El mandato de Powell como presidente termina en mayo, pero permanece en la junta de gobernadores hasta 2028. La tradición indica renunciar cuando se abandona la presidencia. Sin embargo, el acoso judicial está cambiando sus cálculos. Powell podría liderar un bloque de oposición futuro. Si sale, deja espacio para que la Casa Blanca gane influencia en la cúpula del organismo. Su decisión determinará dinámicas de poder futuras en la Reserva Federal.
Trump debe nombrar próximamente al sustituto de Powell en las próximas semanas. Kevin Hasset, jefe de asesores económicos, era el favorito pero se considera demasiado leal y falto de independencia para superar la nominación del Senado. La investigación judicial complicó significativamente sus opciones nominales. Trump incluso parecía descartarlo durante actos públicos recientes.

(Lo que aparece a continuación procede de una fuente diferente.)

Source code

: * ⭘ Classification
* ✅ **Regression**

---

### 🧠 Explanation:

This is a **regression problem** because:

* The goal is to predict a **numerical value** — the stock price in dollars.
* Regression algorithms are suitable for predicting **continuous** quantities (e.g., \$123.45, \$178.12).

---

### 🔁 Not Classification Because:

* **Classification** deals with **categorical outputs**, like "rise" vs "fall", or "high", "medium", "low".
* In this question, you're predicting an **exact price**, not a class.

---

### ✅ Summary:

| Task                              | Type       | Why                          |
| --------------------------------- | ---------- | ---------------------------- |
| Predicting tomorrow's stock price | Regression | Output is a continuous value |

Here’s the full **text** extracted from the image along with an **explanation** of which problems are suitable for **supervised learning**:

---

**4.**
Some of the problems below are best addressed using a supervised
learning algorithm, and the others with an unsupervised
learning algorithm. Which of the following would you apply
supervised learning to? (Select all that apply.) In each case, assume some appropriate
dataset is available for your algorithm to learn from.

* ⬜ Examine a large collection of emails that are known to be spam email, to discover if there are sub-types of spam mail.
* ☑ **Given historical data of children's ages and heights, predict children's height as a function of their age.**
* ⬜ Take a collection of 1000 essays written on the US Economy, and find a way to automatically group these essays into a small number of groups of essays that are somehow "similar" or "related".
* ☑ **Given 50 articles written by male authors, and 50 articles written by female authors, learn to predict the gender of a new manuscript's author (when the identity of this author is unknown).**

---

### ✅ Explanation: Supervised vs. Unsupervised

Kevin Warsh, economista de 55 años, surge como alternativa. Trabajó en la junta de gobernadores entre 2006 y 2011. Trump dijo que ambos Kevins son muy buenos pero anunciará su decisión en próximas semanas. La apertura de opciones refleja las limitaciones que enfrenta para dominar la Fed. Los mercados y el Senado imponen restricciones reales a su voluntad.
Trump insiste en que un presidente debe influir en la dirección de la Reserva Federal. Asegura entender mejor que Powell estos asuntos por su experiencia empresarial. Sin embargo, los mercados financieros mundiales mantienen criterios propios sobre quien dirige la política monetaria. Las fuerzas institucionales frenan el autoritarismo presidencial. El resultado final dependerá del equilibrio entre poderes todavía incierto.